*RECORDED DATA*.
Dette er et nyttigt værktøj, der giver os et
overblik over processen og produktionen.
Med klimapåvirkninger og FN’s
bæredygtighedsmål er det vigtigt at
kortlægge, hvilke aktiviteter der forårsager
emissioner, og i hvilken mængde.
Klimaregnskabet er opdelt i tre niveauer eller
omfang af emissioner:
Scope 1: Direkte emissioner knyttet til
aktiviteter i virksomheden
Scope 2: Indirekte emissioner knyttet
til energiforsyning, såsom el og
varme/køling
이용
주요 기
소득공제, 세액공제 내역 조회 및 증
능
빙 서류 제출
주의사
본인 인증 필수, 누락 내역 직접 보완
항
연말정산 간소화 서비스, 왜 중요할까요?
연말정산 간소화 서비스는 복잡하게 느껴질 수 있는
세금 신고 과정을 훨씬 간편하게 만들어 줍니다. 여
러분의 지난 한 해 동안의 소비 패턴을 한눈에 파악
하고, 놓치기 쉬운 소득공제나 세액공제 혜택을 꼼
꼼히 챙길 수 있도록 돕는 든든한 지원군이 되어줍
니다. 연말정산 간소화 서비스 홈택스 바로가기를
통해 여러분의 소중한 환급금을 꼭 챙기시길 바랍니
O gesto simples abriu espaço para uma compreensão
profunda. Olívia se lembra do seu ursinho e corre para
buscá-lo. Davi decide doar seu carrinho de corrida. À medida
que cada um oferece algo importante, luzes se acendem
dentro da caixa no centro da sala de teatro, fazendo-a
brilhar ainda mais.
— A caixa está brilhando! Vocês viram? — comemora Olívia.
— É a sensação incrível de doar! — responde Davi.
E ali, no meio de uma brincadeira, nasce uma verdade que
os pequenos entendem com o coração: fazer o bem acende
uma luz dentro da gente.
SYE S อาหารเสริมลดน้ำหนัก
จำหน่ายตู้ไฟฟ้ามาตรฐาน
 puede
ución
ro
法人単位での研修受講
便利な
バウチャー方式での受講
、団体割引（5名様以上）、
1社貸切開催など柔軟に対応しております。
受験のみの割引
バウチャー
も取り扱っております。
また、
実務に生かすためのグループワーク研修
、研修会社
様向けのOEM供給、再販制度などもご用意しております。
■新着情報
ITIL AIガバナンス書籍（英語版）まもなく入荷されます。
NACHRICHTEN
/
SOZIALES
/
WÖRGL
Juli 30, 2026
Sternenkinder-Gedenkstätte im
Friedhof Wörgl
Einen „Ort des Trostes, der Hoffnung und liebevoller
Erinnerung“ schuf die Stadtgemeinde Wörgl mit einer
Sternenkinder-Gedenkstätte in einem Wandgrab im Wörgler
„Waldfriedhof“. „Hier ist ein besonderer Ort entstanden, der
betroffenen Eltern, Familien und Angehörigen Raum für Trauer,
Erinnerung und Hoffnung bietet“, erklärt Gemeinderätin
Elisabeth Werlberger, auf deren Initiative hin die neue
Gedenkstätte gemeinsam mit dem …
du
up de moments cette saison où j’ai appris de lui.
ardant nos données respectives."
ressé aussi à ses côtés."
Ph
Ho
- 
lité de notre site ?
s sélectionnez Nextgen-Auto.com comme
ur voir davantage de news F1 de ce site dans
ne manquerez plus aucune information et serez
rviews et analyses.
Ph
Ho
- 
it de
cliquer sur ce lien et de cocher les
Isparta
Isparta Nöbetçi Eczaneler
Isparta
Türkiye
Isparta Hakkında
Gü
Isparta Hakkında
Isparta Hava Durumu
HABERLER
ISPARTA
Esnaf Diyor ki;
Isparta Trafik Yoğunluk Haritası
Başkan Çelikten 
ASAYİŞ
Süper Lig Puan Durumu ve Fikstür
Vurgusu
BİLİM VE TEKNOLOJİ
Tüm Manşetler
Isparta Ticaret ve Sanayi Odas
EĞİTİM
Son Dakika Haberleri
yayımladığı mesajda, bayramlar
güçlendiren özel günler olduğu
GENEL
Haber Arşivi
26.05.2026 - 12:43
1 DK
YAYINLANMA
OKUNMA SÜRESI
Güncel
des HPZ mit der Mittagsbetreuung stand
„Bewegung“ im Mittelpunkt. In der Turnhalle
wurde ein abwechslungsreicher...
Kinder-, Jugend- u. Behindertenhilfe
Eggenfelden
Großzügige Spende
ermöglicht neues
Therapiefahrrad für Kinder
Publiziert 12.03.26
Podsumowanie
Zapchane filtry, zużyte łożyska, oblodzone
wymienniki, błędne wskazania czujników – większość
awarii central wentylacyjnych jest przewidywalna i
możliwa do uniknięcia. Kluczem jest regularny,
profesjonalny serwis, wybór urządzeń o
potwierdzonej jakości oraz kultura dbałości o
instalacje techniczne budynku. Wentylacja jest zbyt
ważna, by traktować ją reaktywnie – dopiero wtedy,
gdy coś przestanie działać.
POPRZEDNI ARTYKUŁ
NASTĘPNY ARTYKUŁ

*WHAT YOU ARE ASKED TO DO*.
Return every record, word for word.

*RESPONSE BOX*.
Dette er et nyttigt værktøj, der giver os et
overblik over processen og produktionen.
Med klimapåvirkninger og FN’s
bæredygtighedsmål er det vigtigt at
kortlægge, hvilke aktiviteter der forårsager
emissioner, og i hvilken mængde.
Klimaregnskabet er opdelt i tre niveauer eller
omfang af emissioner:
Scope 1: Direkte emissioner knyttet til
aktiviteter i virksomheden
Scope 2: Indirekte emissioner knyttet
til energiforsyning, såsom el og
varme/køling
이용
주요 기
소득공제, 세액공제 내역 조회 및 증
능
빙 서류 제출
주의사
본인 인증 필수, 누락 내역 직접 보완
항
연말정산 간소화 서비스, 왜 중요할까요?
연말정산 간소화 서비스는 복잡하게 느껴질 수 있는
세금 신고 과정을 훨씬 간편하게 만들어 줍니다. 여
러분의 지난 한 해 동안의 소비 패턴을 한눈에 파악
하고, 놓치기 쉬운 소득공제나 세액공제 혜택을 꼼
꼼히 챙길 수 있도록 돕는 든든한 지원군이 되어줍
니다. 연말정산 간소화 서비스 홈택스 바로가기를
통해 여러분의 소중한 환급금을 꼭 챙기시길 바랍니
O gesto simples abriu espaço para uma compreensão
profunda. Olívia se lembra do seu ursinho e corre para
buscá-lo. Davi decide doar seu carrinho de corrida. À medida
que cada um oferece algo importante, luzes se acendem
dentro da caixa no centro da sala de teatro, fazendo-a
brilhar ainda mais.
— A caixa está brilhando! Vocês viram? — comemora Olívia.
— É a sensação incrível de doar! — responde Davi.
E ali, no meio de uma brincadeira, nasce uma verdade que
os pequenos entendem com o coração: fazer o bem acende
uma luz dentro da gente.
SYE S อาหารเสริมลดน้ำหนัก
จำหน่ายตู้ไฟฟ้ามาตรฐาน
 puede
ución
ro
法人単位での研修受講
便利な
バウチャー方式での受講
、団体割引（5名様以上）、
1社貸切開催など柔軟に対応しております。
受験のみの割引
バウチャー
も取り扱っております。
また、
実務に生かすためのグループワーク研修
、研修会社
様向けのOEM供給、再販制度などもご用意しております。
■新着情報
ITIL AIガバナンス書籍（英語版）まもなく入荷されます。
NACHRICHTEN
/
SOZIALES
/
WÖRGL
Juli 30, 2026
Sternenkinder-Gedenkstätte im
Friedhof Wörgl
Einen „Ort des Trostes, der Hoffnung und liebevoller
Erinnerung“ schuf die Stadtgemeinde Wörgl mit einer
Sternenkinder-Gedenkstätte in einem Wandgrab im Wörgler
„Waldfriedhof“. „Hier ist ein besonderer Ort entstanden, der
betroffenen Eltern, Familien und Angehörigen Raum für Trauer,
Erinnerung und Hoffnung bietet“, erklärt Gemeinderätin
Elisabeth Werlberger, auf deren Initiative hin die neue
Gedenkstätte gemeinsam mit dem …
du
up de moments cette saison où j’ai appris de lui.
ardant nos données respectives."
ressé aussi à ses côtés."
Ph
Ho
- 
lité de notre site ?
s sélectionnez Nextgen-Auto.com comme
ur voir davantage de news F1 de ce site dans
ne manquerez plus aucune information et serez
rviews et analyses.
Ph
Ho
- 
it de
cliquer sur ce lien et de cocher les
Isparta
Isparta Nöbetçi Eczaneler
Isparta
Türkiye
Isparta Hakkında
Gü
Isparta Hakkında
Isparta Hava Durumu
HABERLER
ISPARTA
Esnaf Diyor ki;
Isparta Trafik Yoğunluk Haritası
Başkan Çelikten 
ASAYİŞ
Süper Lig Puan Durumu ve Fikstür
Vurgusu
BİLİM VE TEKNOLOJİ
Tüm Manşetler
Isparta Ticaret ve Sanayi Odas
EĞİTİM
Son Dakika Haberleri
yayımladığı mesajda, bayramlar
güçlendiren özel günler olduğu
GENEL
Haber Arşivi
26.05.2026 - 12:43
1 DK
YAYINLANMA
OKUNMA SÜRESI
Güncel
des HPZ mit der Mittagsbetreuung stand
„Bewegung“ im Mittelpunkt. In der Turnhalle
wurde ein abwechslungsreicher...
Kinder-, Jugend- u. Behindertenhilfe
Eggenfelden
Großzügige Spende
ermöglicht neues
Therapiefahrrad für Kinder
Publiziert 12.03.26
Podsumowanie
Zapchane filtry, zużyte łożyska, oblodzone
wymienniki, błędne wskazania czujników – większość
awarii central wentylacyjnych jest przewidywalna i
możliwa do uniknięcia. Kluczem jest regularny,
profesjonalny serwis, wybór urządzeń o
potwierdzonej jakości oraz kultura dbałości o
instalacje techniczne budynku. Wentylacja jest zbyt
ważna, by traktować ją reaktywnie – dopiero wtedy,
gdy coś przestanie działać.
POPRZEDNI ARTYKUŁ
NASTĘPNY ARTYKUŁ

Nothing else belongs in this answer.